I will close with a poem that came to me in the weeks after my brother’s passing:
MY BROTHER DIED AND WE GOT A KITTEN
My brother died and we got a kitten
She is soft as the tuft of a dandelion floating on the wind,
Her belly pink as a piglet, her paws white as a snowshoe hare,
Her back gray as a donkey on her way to the fair.
She stands guard at the picture window, a lioness looking down
On the dog walkers in the street below.
My brother, David, died in a room with no windows,
His paintings and photos silent testaments of life gone by.
His mind created a world where Mother lived next door.
“She died in 2003,” I said, “But if she comes to you in a vision,
That is a beautiful thing.”
“No,” he said, “It is very confusing.”
Our kitten is called Frida, for her black mustache, goatee,
And the haughty glance in her dark green eyes.

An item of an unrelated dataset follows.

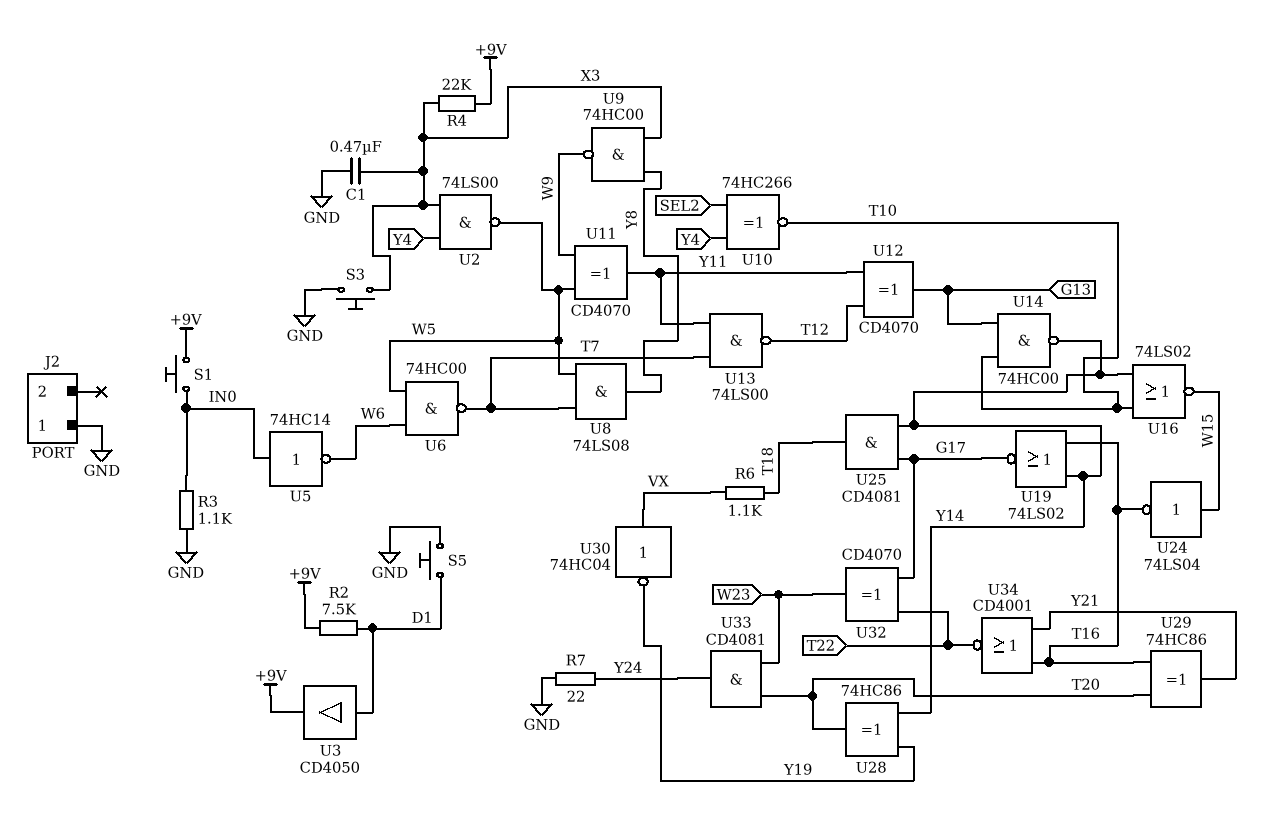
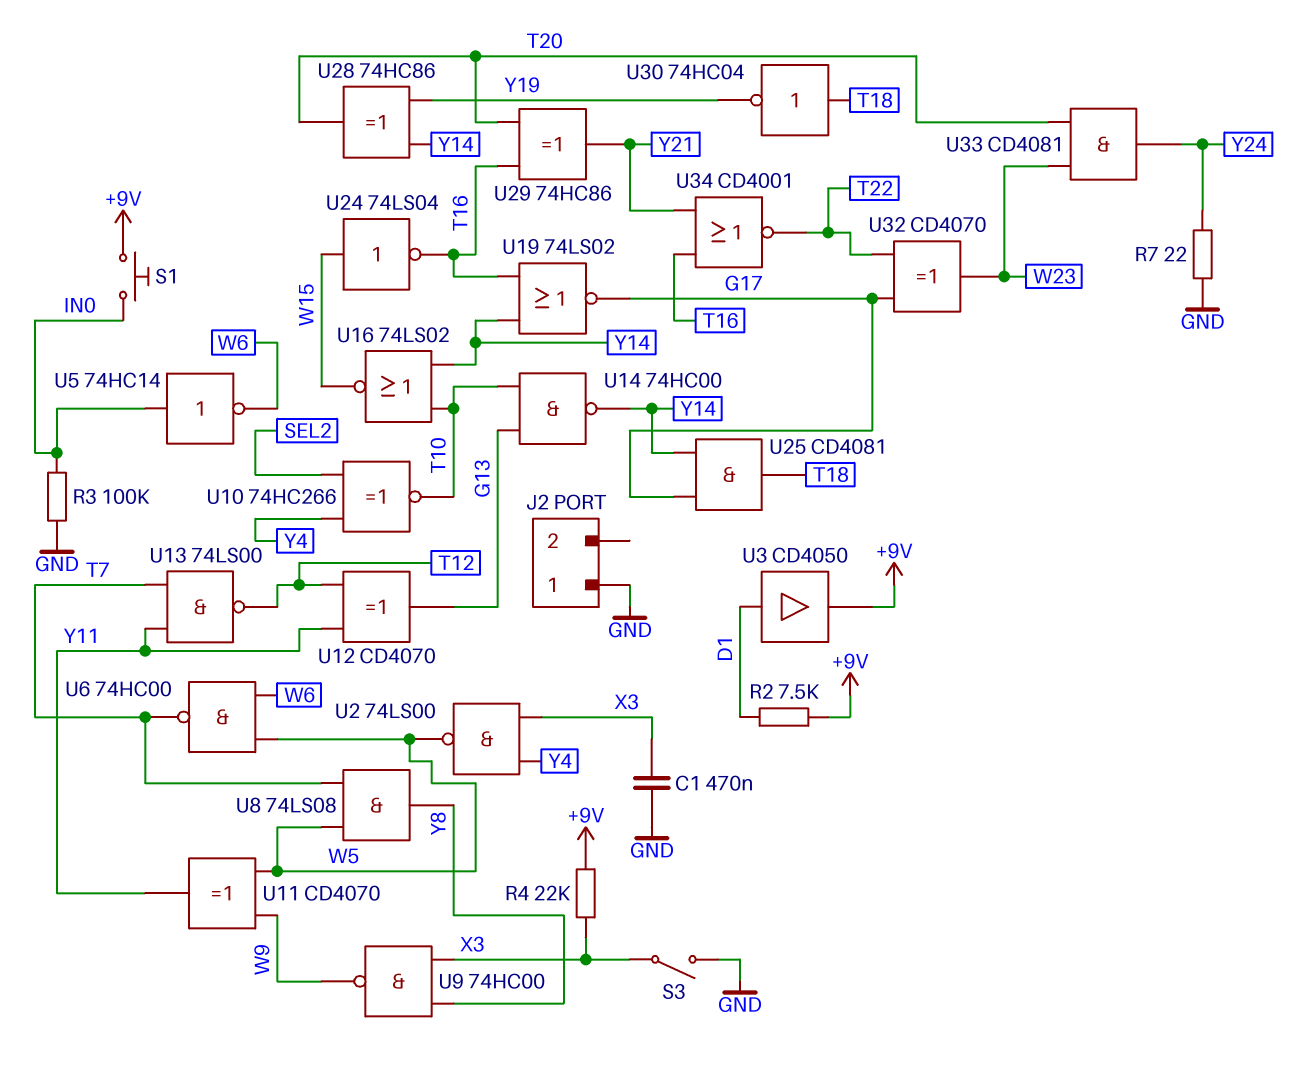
R3: 1.1k (GND, IN0) -> 100k (GND, IN0)
R6: 1.1k (T18, VX) -> none
S3: button (GND, X3) -> switch (GND, X3)
S5: button (D1, GND) -> none
U30: NOT 74HC04 (in VX, out Y19) -> NOT 74HC04 (in T18, out Y19)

My brother’s cat is Dorian,
Soft powder gray, steel blue eyes,
He sits in the window in a stranger’s house,
Waiting for David to come home.
At night Frida curls onto my chest and licks my leathery neck
With her tiny emery-board tongue.
She purrs like a freight train
And we fall asleep together.
I can no longer curl beside David in his hospital bed,
Trim his toenails, cut his wooly hair, shave his jowly double chin.
I dream that he dances on point in pink toe shoes.
How about that, Frida, he wants us to know joy!
May you, dear reader, know joy and pleasure this holiday season, and in the New Year.
Elizabeth Clark-Stern is a retiring psychotherapist and volunteer with Operation Nightwatch, a program of folks who walk the streets of downtown Seattle at night and give water, snacks, socks, and conversation to unsheltered people. She is the author of The Language of Water, Aqueduct Press, 2023.